Red Flags — Mistakes Interviewers Watch For#
These are the things that signal to an interviewer that you don't deeply understand data modeling. Avoid all of them.
1. Jumping to schema without establishing entities and access patterns#
The most common mistake. Candidate hears "design Instagram" and immediately starts listing tables.
What the interviewer sees: no process, no systematic thinking, just guessing.
What to do instead: explicitly say "before I design the schema, let me identify the entities from the requirements, map the relationships, and define the access patterns — because my schema will be shaped around what the system needs to query."
2. No primary key discussion#
Every table needs a primary key. Candidates who just write column names without thinking about the PK signal they haven't thought about uniqueness, indexing, or sharding.

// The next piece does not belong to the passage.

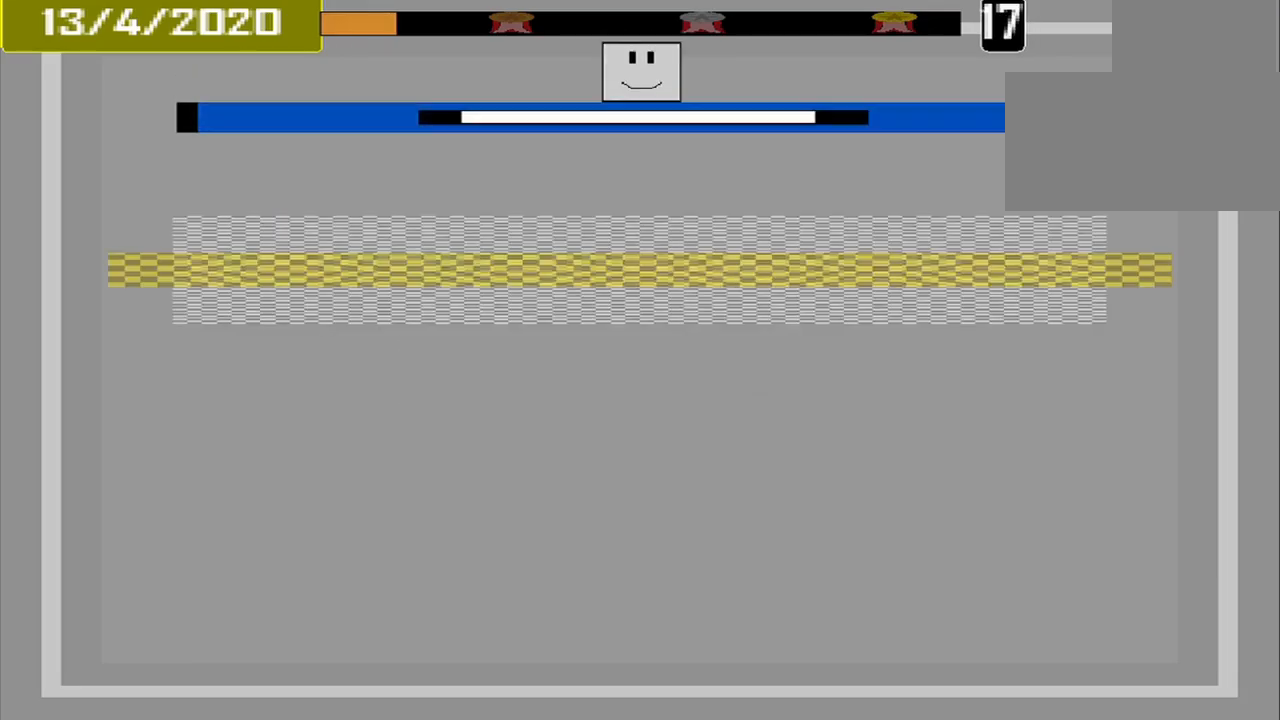
{"buttons": [], "events": [[42, "L1", "up"]]}
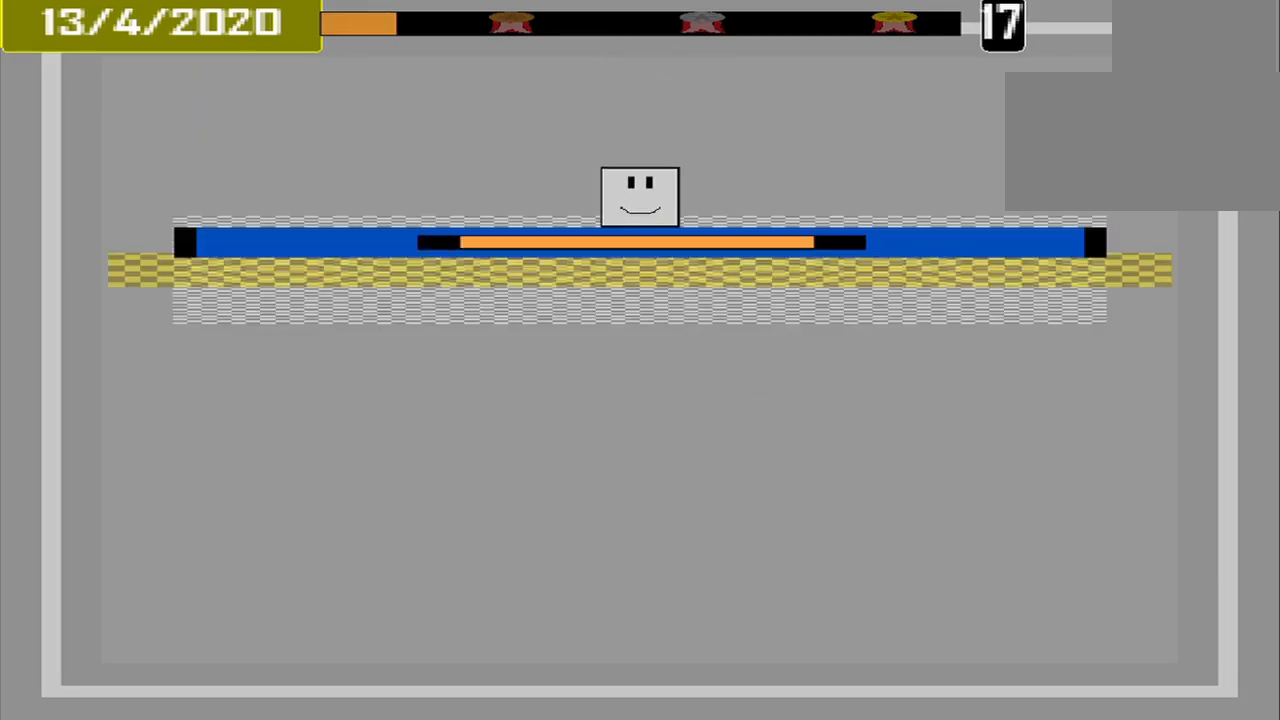
{"buttons": [], "events": [[84, "CROSS", "down"], [250, "CROSS", "up"]]}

Always explicitly choose and justify your PK: - Why UUID over auto-increment? - Why composite PK on a junction table? - What makes this a good shard key?
3. Using auto-increment as a shard key#
Auto-increment integers are sequential. All new rows land on the last shard. One shard gets hammered, the rest sit idle.
Shard 1: users 1-1M (old, low traffic)
Shard 2: users 1M-2M (old, low traffic)
Shard 3: users 2M-3M (ALL new users, ALL traffic) ← hotspot
Fix: use UUID (random distribution) or a hash of the natural key as the shard key.
Never use auto-increment as a shard key. Sequential = hotspot on the last shard.
4. Not thinking about the write path when designing for reads#
Denormalization makes reads fast but writes complex. Candidates who denormalize without acknowledging the write cost signal incomplete thinking.
If you duplicate username into the posts table: - Read path: no join needed ✓ - Write path: user changes username → must update users AND every row in posts ← you must mention this
Always state the trade-off explicitly: "I'm denormalizing X into Y to avoid a join on the hot read path. The cost is that writes to X now require updating Y as well."
5. Storing derived data without explaining cache invalidation#
If you cache the feed in Redis, when does the cache get updated? If you store a follower_count column in the users table, when does it get updated?
Candidates who add cached or derived data without explaining how it stays consistent signal they haven't thought through the system end-to-end.
Always answer: "when this data changes, here's how the cache/derived column gets updated."
6. Missing indexes on hot query paths#
Designing a table without thinking about what queries will hit it. The posts table without an index on (user_id, created_at) means every "load user's posts" query is a full table scan.
After every table, ask yourself: "what are the queries against this table? Do I have indexes that serve those queries without a full scan?"
7. Ignoring both directions of a junction table#
Junction tables have two read directions. Both need to be fast. Candidates who only index one direction miss the other.
For follows(follower_id, following_id): - The composite PK covers "who does user X follow?" ✓ - But "who follows user X?" needs a separate index on following_id ← often missed
After every junction table: ask "do I need to query this in both directions?" If yes — add an index for the second direction.
8. Treating all users the same (missing the celebrity problem)#
Fan-out on write works for normal users with hundreds of followers. Applying the same strategy to celebrities with millions of followers means a single post triggers millions of cache writes — the background job runs for hours.
In any social system with public profiles, always acknowledge the celebrity/hotspot problem and explain the fan-out on read approach for high-follower accounts.
Quick checklist before presenting a schema#
□ Did I extract entities from nouns in the requirements?
□ Did I map relationships from verbs?
□ Did I define access patterns before writing any tables?
□ Does every table have a justified primary key?
□ Did I avoid auto-increment as a shard key?
□ Does every hot query path have an index?
□ Did I think about both directions of every junction table?
□ Did I acknowledge denormalization trade-offs on the write path?
□ Did I explain how cached/derived data stays consistent?
□ Did I handle the celebrity/hotspot problem for social systems?